As an example, Fig. 2 shows the results of the proposed method applied to three images of the dataset. Original images are showed from (a) to (c), their segmentations are showed from (d) to (f) and finally the expert’s segmentation are showed from (g) to (i).

Fig. 2
figure 2

Results of the proposed method. ac Original Images. df Segmentation obtaining by the proposed method. gi Segmentation given by the experts

Table 1 shows the average classification error as a confusion matrix [28], for the proposed method applied to the dataset. We can see that true positives and true negatives are both high values. These values are \(99.41\%\) and \(99.23\%\), respectively. Also, we can see that higher values are obtained for false negatives than for false positives, \(0.77\%\) and \(0.59\%\), respectively.

Table 1 Confusion matrix

Table 2 shows the mean and the standard deviation of the accuracy, precision, recall, Dice coefficient and Jaccard coefficient for the images processed. It can be seen that the values obtained for the means are high, while the values obtained for the standard deviation are low, showing the good performance of the proposed method.
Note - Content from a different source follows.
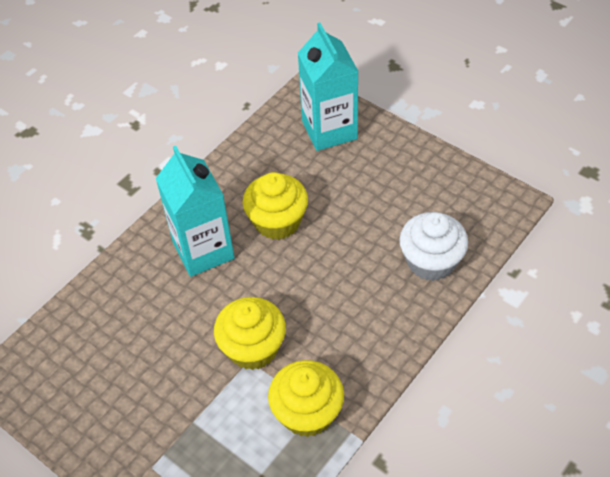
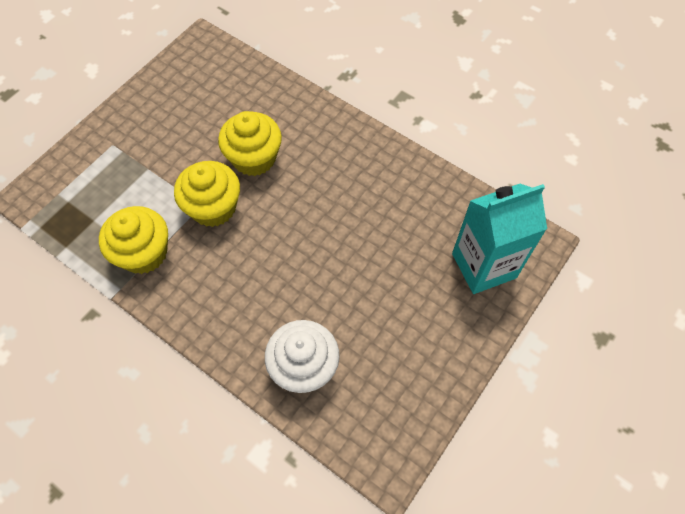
camera: 85 degrees right, 10 degrees up
turquoise carton [155,146,234,277] -> none
yellow cupcake [243,172,308,240] -> yellow cupcake moved to [218,111,282,176]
Table 2 Mean and standard deviation (SD) of the metrics used for the validation

Besides the quantitative validation made before, a description and comparison against the state-of-the-art methods in the literature is developed. There are two important works mentioned in the introduction which used intuitionistic fuzzy sets as our proposed method. This is the fact that we compare these techniques. In the first one [18], Jati method (J-M) is applied on a ROI but not on the complete RGB image, working efficiently. The main contribution of our proposal is that it does not need the definition of a ROI as it works on the whole image. Furthermore, the result of our method on a ROIs has a better performance than Jati method. In [2], an improve segmentation accuracy of Jati method is proposed. The basic idea of Ananthi method (A-M) is to find a threshold for which the similarity between ideally segmented image and the segmented image using the determined threshold is maximum. Therefore, this method requires an ideally segmented image but it is not always available. Table 3 shows the accuracy rate and the Dice coefficient average for our proposal, Jati and Ananthi methods for the images of the dataset. The table includes the values obtained with the techniques mentioned in Sect. 2: IFS- and T2FS-based methods [13], K-means (KM) [30] and GVF [19].
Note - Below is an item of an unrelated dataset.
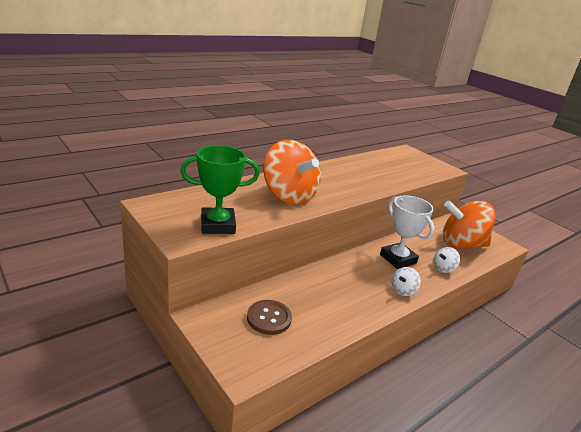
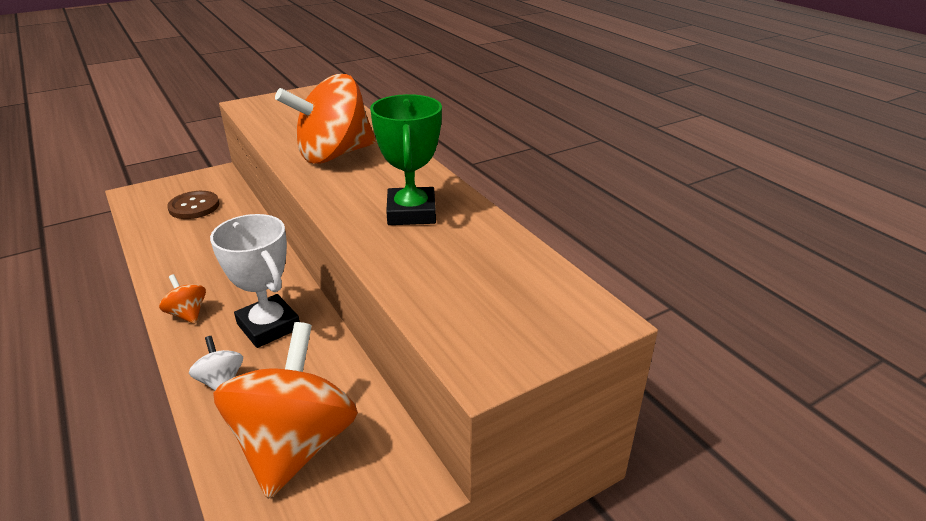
camera: 100 degrees right, 5 degrees up
green trophy [180,145,260,234] -> green trophy moved to [370,94,442,225]
white trophy [380,195,434,269] -> white trophy turned 75 degrees clockwise [210,214,300,348]
white spinning top [392,267,421,296] -> orange spinning top [159,274,206,324]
Table 3 Accuracy rate (1st row) and Dice coefficient average (2nd row) of IFS, T2FS, K-means, GVF, J-M, A-M and the proposed method (P-M) for the images of the dataset

Also, the segmentation performances of our proposed method are compared with the most recent methods mentioned in Sect. 2: LeukocyteMask without data augmentation (LM) [16], watershed-based method (W) [3] and two deep learning-based methods FCN [27] and U-Net [25]. Table 4 shows the precision rate and the average value of Dice coefficient between all these methods, considering the complete cell instead of only the nuclei.
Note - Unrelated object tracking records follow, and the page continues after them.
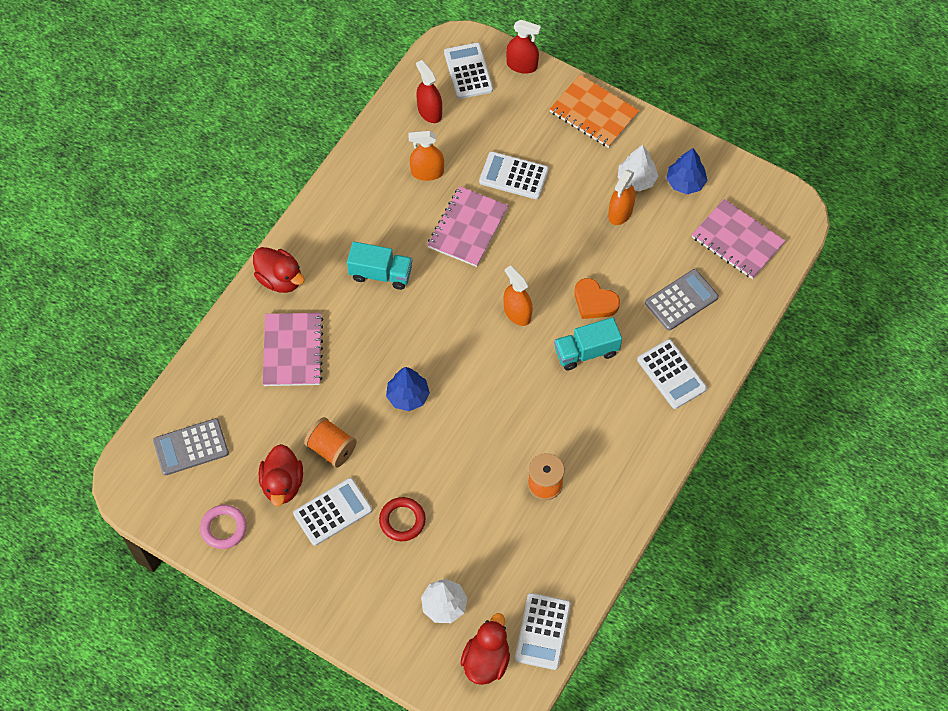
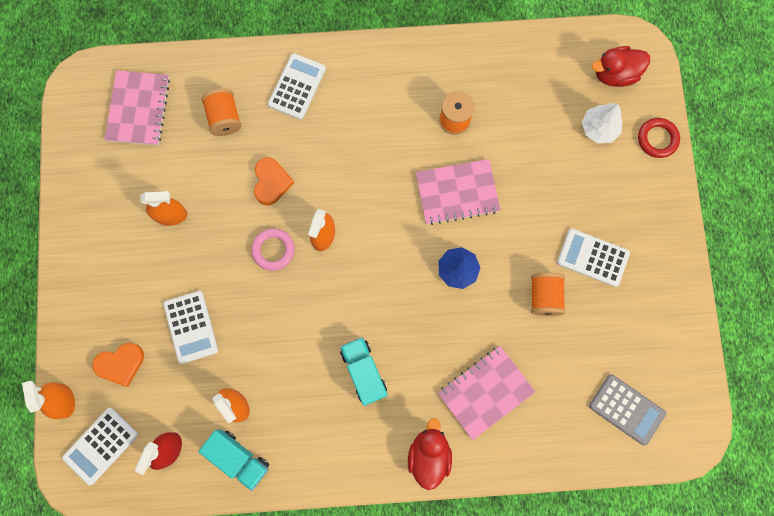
camera: 125 degrees left, 15 degrees up
pink ring [200,505,247,549] -> pink ring moved to [251,229,295,271]
red duck [259,444,303,507] -> none
red ring [379,497,426,541] -> red ring moved to [638,118,680,158]
pink notebook [427,186,509,267] -> pink notebook moved to [416,159,500,225]
red spray bottle [506,20,541,74] -> orange spray bottle [22,381,75,419]
white calculator [515,593,571,670] -> none
orange notebook [550,75,639,148] -> none
turquoise truck [554,317,622,371] -> turquoise truck moved to [199,429,269,491]
white tree [618,145,658,191] -> none
grey calculator [645,269,719,331] -> orange spool [202,89,241,136]
blue tree [666,148,708,194] -> none
none -> orange heart [92,343,144,387]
Table 4 Precision rate (1st row) and Dice coefficient average (2nd row) of W, FCN, U-Net, LM and the proposed method (P-M) for the images of the dataset

7 Conclusions

In this work, it is proposed a new method for color image segmentation of leukocytes based on Atanassov’s intuitionistic fuzzy sets and fuzzy mathematical morphology. A similarity measure is used as tool to segment the objects of interest in an image. The algorithm works directly on color images without the need to transform them to grayscale images. Thus, it avoids the associated loss of information produced by this transformation. Another advantage of this approach is that, because of the use of the fuzzy color image operators in the detection of the reference point, no false colors are created in the process, and the resulting point contains exactly the same color present in the original image. As we can see in the results, the performance of the proposed algorithm is high.